I eventually found myself able to scream, and you better believe I did. I screamed until long after my parents were in my room and my mom was squeezing me in her arms. My dad frantically searched for the source of the blood that now stained my sheets while I was too hysterical to tell him. I finally calmed down and presented my feet to him. He looked horrified as he saw the incisions on my eight toes, by now bleeding somewhat heavily. My mom checked the closet on my insistence, and found nothing out of place. She even furiously sorted through the small pile of belongings I had stuffed in there during the move and didn’t see anything even closely resembling what I told her to look out for, neither a small laughing man or bugs. My parents took me to the hospital where I got 18 stitches total on my eight assaulted toes.
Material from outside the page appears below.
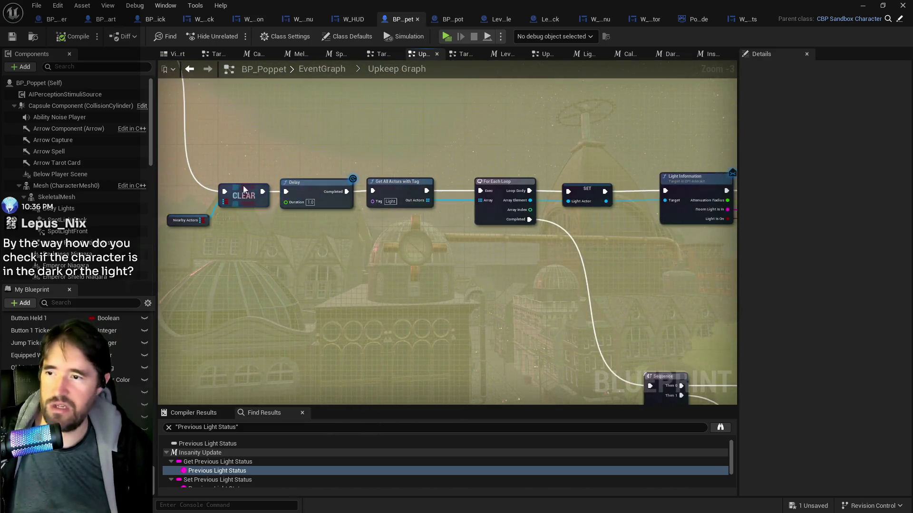
pyautogui.scroll(1, 309, 190)
pyautogui.moveTo(435, 224); pyautogui.dragTo(198, 225)
pyautogui.scroll(1, 198, 225)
I never saw the tiny, invasive bugs again, nor did I ever see the small, laughing little man-thing that hid himself in the shadows that night. I often find myself wondering what or who he was, and what the ultimate goal was in sending his legion of bugs after my toes. What I do know, however, is that since that night, I have never once slept without my feet securely within the confines of the edge of my bed, and I never will again.